━━━ READING TEXT

Michael Frank Goodchild (born February 24, 1944) is a British-American geographer. He is an Emeritus Professor of Geography at the University of California, Santa Barbara. After nineteen years at the University of Western Ontario, including three years as chair, he moved to Santa Barbara in 1988, as part of the establishment of the National Center for Geographic Information and Analysis, which he directed for over 20 years. In 2008, he founded the UCSB Center for Spatial Studies.

Education
Ph.D., Geography, McMaster University, Hamilton, Ontario, 1969 
B.A., Physics, Downing College, Cambridge, Cambridge, England, 1965

Scholarship
His most influential work has involved research on Geographic Information Science (aka GIS).  He is widely credited with coining "Volunteered Geographic Information" and is considered the world's foremost expert on the topic.

━━━━━━

- _THE TASKS_:
• 1. List every four-digit year that appears in the Goodchild biography, in the order it appears.
• 2. From the Goodchild biography, extract the passage from "Scholarship" up to and including "on the topic.".

━━━ DATASET EXCERPTS

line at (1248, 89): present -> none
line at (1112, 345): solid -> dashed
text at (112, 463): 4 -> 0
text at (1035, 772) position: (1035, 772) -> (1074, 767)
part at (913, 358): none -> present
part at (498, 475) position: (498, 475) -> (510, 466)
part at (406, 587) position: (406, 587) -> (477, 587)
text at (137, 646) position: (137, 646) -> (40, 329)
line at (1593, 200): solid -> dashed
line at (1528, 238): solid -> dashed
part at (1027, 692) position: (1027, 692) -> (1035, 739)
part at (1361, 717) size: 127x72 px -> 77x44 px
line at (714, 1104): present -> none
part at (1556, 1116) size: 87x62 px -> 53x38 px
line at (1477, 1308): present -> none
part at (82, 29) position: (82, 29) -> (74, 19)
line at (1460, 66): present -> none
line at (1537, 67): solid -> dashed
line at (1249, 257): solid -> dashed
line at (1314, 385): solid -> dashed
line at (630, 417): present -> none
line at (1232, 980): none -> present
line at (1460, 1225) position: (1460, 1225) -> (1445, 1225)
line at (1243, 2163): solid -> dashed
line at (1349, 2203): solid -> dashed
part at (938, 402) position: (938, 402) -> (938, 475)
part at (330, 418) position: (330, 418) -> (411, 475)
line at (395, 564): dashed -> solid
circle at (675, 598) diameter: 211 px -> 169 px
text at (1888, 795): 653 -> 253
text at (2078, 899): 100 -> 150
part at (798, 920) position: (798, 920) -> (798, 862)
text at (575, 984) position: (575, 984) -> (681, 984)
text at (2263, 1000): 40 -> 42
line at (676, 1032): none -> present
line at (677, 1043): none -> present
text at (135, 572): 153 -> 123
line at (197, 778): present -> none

━━━━━━

- _EXPECTED RESULTS_:
• 1. 1944, 1988, 2008, 1969, 1965

• 2.
Scholarship
His most influential work has involved research on Geographic Information Science (aka GIS).  He is widely credited with coining "Volunteered Geographic Information" and is considered the world's foremost expert on the topic.